J.E.S grate et graté la guitar. Il n´avais pas le niveau de jouer avec un Manu Dibango. A cet epoque lá, l´Angola n´avait pas un noir jouant du jazz. Et J.E.S n´á jamais jouer dans
un orchestre en Angola que je connais le nom. L´un de grand guitariste Angolais a cet epoque deuxue lá ce velho Duya (vieux Duya). Il etait de bas niveau si nous comparons au guitaristes
des deux Congo (Kinshasa et Brazzaville) de l´epoque. la musique angolaise etait basé plus en folklorique.


 


Parlant de Jhonny Pinnock. Il ya une difference entre J.E.S et J. Pynnock. J.P etait plus musicien que politicien. Il á été forcé de faire la politique par la famille. Papa Pynnock cofondateur de
UPA, les oncles Nekaka, Holden dans la politique. Donc il n y avait pas d´autres chemin pour lui. J.P á jouer dans des orchestres Cercule-jazz Congo-Brazza, Jamel national, les negros et il
frequenté le milieu de la musique.


Alors que J.E.S est venu en exil avec un but, ce la politique et pas de distraction. La difference nous l´avions remarqué quand le trois parti politique au moment de transtion 1975. Quand le MPLA
se preparé comment prendre le pouvoir, les dirigeants du FNLA etaient en distraction derriere les fesses des femmes blanches et metisses. Moi même j´ai vecu la Guerre de 1975 et l´expultion du
FNLA a Luanda.J´etait parmi les derniers membre de FNLA a abandonné casa do povo a l´avenue de Brasilia Luanda.

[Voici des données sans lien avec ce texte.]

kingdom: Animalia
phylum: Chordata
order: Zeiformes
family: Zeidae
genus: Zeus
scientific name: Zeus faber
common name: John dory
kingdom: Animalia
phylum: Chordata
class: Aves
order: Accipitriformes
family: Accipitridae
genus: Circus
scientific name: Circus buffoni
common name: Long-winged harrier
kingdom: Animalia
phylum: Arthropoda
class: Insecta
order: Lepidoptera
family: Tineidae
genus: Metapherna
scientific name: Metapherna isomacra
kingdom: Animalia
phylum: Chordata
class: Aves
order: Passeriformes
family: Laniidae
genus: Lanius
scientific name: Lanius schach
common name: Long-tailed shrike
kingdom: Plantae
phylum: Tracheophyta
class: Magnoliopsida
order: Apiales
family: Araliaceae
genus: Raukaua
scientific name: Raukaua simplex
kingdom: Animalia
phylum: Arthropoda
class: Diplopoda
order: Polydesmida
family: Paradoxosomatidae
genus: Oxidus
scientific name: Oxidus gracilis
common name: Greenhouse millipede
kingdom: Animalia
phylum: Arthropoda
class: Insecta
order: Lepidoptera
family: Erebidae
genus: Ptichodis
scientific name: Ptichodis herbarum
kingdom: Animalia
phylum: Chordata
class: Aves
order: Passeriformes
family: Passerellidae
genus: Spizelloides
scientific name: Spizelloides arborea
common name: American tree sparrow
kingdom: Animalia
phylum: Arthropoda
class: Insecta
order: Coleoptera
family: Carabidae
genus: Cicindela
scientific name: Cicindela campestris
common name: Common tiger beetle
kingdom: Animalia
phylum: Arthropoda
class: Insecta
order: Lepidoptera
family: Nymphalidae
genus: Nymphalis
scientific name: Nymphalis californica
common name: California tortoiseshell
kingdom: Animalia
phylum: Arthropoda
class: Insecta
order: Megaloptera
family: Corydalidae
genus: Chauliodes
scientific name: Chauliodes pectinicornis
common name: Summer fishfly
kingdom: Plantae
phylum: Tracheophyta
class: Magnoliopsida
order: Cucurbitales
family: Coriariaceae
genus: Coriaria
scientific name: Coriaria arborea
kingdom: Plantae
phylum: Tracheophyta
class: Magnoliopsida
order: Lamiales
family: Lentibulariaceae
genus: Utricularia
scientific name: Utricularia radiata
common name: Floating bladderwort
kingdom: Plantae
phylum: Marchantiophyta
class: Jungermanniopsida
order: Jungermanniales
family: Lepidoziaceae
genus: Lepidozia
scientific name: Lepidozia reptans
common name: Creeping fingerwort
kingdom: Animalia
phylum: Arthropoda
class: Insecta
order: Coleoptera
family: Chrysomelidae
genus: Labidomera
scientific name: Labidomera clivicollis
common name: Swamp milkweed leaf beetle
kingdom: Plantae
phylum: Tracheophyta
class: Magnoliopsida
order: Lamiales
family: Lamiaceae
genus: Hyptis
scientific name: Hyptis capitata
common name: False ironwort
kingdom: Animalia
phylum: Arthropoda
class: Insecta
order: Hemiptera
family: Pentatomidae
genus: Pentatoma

Tous ce que je parles cet en consequence. J´avais eu la chance déja a Kinshasa des grand dirigeant politiciens angolais a partir de Kinshasa. Tel que vieux Dom l´ex abassadeur d´Angola au Gabon,
il est de barumbu comme moi, vieux André Lubangu Andrada Deprisa, vivant maintenant en Belgique et collaborateur de Lumumba, vieux Mavunza ex ambassadeur a Sao-tomé et Principe et Zambie muana ya
Kato- Barumbu, vieux Luvualu surnom Nguaka.


 


Concernat la partenité de cette femme lá, si elle est ou pas la fille de J.E.S, je ne veux pas faire de commentaire pour respect a la femme qui est a la recherche de son pere biologique, et au
president angolais qui nie d´être le pere biologique.


Donnons du temps et peût être la dame va decouvrir son vrai pere bioloque.